# Duda amplificador werner de 40W



## pacuracing (Oct 18, 2010)

Hola, tengo un amplificador que era de mi abuelo y tiene unos 30 años (el ampli ). Buscando dentro me encontré el manual del amplificador y viene un esquema. Me preguntaba que clase de amplificador es. Creo que a vosotros no os costara mucho saberlo... pero es que yo no tengo ni idea.
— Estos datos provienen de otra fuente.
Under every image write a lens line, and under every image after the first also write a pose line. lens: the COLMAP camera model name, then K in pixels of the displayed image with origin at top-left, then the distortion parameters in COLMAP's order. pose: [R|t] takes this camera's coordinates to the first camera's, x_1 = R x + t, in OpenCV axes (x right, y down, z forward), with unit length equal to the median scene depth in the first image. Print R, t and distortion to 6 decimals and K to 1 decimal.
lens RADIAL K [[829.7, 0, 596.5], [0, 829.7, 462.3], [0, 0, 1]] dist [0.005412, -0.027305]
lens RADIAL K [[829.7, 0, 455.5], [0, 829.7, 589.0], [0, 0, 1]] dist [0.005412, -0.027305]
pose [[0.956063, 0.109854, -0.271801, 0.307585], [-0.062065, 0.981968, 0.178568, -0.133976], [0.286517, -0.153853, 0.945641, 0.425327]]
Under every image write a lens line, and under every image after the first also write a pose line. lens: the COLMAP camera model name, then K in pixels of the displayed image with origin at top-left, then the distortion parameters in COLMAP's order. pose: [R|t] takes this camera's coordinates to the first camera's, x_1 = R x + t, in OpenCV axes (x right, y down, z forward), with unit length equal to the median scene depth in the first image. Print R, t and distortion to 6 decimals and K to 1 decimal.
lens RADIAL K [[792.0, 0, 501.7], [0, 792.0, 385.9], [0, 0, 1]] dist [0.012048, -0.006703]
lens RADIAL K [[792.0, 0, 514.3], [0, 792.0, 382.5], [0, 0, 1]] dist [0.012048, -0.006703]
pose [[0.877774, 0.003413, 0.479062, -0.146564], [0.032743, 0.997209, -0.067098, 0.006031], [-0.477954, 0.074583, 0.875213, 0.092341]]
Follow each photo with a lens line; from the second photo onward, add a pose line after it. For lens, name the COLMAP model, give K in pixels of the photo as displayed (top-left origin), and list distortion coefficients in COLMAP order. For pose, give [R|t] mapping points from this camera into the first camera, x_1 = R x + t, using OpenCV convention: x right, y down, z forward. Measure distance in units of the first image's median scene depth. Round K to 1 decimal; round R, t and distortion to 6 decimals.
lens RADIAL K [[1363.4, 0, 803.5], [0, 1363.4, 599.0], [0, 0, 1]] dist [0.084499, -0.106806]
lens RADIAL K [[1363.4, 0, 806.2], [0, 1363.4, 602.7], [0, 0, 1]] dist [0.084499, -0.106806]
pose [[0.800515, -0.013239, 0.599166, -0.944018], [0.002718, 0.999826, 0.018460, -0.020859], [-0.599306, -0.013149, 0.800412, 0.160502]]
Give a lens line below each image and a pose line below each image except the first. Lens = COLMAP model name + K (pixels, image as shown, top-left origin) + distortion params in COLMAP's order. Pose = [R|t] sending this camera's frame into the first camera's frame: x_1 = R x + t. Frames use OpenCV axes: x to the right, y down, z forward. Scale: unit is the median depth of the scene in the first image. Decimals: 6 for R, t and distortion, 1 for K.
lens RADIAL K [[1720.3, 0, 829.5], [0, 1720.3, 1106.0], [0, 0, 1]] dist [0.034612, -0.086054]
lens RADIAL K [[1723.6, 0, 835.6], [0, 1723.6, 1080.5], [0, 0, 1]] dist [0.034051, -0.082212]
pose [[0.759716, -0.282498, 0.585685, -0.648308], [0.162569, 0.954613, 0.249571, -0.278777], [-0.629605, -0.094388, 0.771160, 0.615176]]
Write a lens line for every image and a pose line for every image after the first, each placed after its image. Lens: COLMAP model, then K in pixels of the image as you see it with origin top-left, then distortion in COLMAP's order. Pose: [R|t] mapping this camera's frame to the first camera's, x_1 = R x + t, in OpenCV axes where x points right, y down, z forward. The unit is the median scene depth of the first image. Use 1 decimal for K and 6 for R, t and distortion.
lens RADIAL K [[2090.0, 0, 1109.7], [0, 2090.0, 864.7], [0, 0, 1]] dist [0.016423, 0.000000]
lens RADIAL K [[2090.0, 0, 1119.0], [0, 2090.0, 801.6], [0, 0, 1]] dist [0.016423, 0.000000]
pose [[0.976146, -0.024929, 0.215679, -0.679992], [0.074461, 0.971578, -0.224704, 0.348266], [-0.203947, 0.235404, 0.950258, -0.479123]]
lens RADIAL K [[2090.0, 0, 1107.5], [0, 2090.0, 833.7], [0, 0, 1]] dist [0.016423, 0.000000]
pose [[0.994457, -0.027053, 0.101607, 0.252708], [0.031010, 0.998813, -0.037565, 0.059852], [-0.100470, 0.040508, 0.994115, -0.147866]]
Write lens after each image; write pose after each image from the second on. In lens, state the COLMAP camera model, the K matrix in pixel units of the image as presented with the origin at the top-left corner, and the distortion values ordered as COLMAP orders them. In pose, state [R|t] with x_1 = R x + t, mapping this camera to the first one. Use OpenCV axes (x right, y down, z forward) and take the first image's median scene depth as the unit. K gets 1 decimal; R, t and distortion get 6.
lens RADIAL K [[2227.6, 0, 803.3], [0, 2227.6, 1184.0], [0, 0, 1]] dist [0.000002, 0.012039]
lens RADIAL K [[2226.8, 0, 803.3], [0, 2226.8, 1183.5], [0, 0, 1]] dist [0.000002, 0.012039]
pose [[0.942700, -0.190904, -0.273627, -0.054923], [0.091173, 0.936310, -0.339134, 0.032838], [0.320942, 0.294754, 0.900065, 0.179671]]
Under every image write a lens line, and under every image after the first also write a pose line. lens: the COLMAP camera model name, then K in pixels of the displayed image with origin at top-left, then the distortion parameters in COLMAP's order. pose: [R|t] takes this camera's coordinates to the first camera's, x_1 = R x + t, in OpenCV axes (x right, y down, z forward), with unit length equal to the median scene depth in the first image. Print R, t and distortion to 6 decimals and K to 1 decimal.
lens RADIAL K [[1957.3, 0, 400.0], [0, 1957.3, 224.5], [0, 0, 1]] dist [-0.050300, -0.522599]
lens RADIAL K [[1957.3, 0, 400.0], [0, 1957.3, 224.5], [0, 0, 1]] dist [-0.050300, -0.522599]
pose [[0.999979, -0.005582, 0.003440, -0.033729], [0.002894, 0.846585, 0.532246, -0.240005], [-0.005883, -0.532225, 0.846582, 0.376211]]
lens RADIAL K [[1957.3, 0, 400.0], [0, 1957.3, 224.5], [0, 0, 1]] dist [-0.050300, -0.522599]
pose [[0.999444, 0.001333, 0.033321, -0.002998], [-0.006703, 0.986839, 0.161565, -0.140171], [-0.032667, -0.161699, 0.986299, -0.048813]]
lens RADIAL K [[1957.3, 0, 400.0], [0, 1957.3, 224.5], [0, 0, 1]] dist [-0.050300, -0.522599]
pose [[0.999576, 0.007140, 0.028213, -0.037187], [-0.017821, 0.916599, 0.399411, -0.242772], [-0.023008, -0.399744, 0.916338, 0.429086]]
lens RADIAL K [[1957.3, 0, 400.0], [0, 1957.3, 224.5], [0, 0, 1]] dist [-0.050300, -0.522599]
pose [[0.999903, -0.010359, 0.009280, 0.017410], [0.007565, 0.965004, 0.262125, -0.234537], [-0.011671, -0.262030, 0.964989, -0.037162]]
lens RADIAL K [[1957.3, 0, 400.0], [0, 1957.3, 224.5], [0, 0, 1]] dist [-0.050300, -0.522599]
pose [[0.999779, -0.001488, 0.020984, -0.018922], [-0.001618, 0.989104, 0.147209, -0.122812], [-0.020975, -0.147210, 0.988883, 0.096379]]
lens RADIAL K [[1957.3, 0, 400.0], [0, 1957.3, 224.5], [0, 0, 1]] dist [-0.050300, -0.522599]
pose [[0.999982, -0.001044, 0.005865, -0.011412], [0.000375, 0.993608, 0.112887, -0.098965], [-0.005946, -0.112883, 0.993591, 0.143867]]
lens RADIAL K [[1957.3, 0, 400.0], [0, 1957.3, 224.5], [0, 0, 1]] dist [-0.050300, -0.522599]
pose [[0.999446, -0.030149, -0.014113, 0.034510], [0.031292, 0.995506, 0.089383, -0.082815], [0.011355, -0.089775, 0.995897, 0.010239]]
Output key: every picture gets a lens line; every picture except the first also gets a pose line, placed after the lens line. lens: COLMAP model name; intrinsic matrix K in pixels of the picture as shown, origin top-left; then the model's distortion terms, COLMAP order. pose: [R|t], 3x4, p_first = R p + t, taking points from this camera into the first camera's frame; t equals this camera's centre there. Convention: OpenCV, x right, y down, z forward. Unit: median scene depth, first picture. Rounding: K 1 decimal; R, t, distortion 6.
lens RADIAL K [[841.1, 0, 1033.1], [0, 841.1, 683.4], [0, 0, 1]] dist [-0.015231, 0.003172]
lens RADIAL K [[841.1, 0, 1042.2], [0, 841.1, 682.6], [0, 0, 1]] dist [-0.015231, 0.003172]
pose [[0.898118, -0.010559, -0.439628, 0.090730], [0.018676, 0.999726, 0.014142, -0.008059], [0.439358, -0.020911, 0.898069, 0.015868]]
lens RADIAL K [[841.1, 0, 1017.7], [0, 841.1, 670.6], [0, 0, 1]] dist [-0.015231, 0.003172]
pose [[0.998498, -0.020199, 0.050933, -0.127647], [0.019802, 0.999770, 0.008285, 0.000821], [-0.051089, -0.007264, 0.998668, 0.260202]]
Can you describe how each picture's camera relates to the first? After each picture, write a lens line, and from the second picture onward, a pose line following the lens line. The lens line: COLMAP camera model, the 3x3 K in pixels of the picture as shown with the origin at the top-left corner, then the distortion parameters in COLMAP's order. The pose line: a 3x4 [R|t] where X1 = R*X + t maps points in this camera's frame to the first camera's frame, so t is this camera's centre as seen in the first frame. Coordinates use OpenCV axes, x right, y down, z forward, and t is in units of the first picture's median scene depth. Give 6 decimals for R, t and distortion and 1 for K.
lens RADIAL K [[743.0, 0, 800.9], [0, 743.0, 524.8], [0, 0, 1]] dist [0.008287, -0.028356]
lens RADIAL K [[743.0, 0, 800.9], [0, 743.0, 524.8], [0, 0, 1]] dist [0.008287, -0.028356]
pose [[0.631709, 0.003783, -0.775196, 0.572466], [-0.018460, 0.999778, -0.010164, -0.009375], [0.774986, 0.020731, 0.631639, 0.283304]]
Es solo por curiosidad, aquí dejo una foto.

http://picasaweb.google.com/francis...authkey=Gv1sRgCNyCs6GZ592V-QE&feat=directlink


----------



## pandacba (Oct 21, 2010)

Obviamente se trata de un amplificador con transistores discretos, con salida darlington complementaria, muy similara a muchos equipos philips de la época y otras márcas europeas que utilizaban el mismo tipo de esquemas con TR darlington.
He visto muchos de esos equipos, muy buen sonido, el equipo estaba compuesto por bandeja giradisco.
Deck, Amplificador, PRE Y Sintonizador, es decir 5 elementos como era en esos años, muy buen equipo
Si podes escanea el manual en alta resolcuión, escanealo y subilo, asi sabemos de que modelo se trata
y poder saber entre otras cosas si los Tr de salida estan cápsula metálica como los BDX o plástica como lod BUV, aparte es un muy buen diseño, para que aprovechen todos aquellos que buscan un buen amplificador de potencia media que permite escuchar música con muy buena calidad.

Aqui otro modelo de la marca
http://www.ebayanuncios.es/compraventa/amplificador-werner-t1301/7170114


----------



## Cyborg16 (Nov 23, 2010)

Que lindo aparato!


----------



## pandacba (Nov 24, 2010)

Y que sonido!!! ya que es muy bueno el amplificador que lleva incorporado


----------



## Dano (Nov 25, 2010)

Está entre un A y un AB
No veo bien los valores de las resistencias, pero parece un AB.

Saludos


----------



## pandacba (Nov 25, 2010)

Seria interesante que posteara el resto del manual, ya que en el circuito no estan lo valores de resistencias, capacidades ni que transistores.
Solo se ve que se alimenta con +-40V

He visto ese amplificador antes, y por algun lado tengo el esquema pero no lo encuentro


----------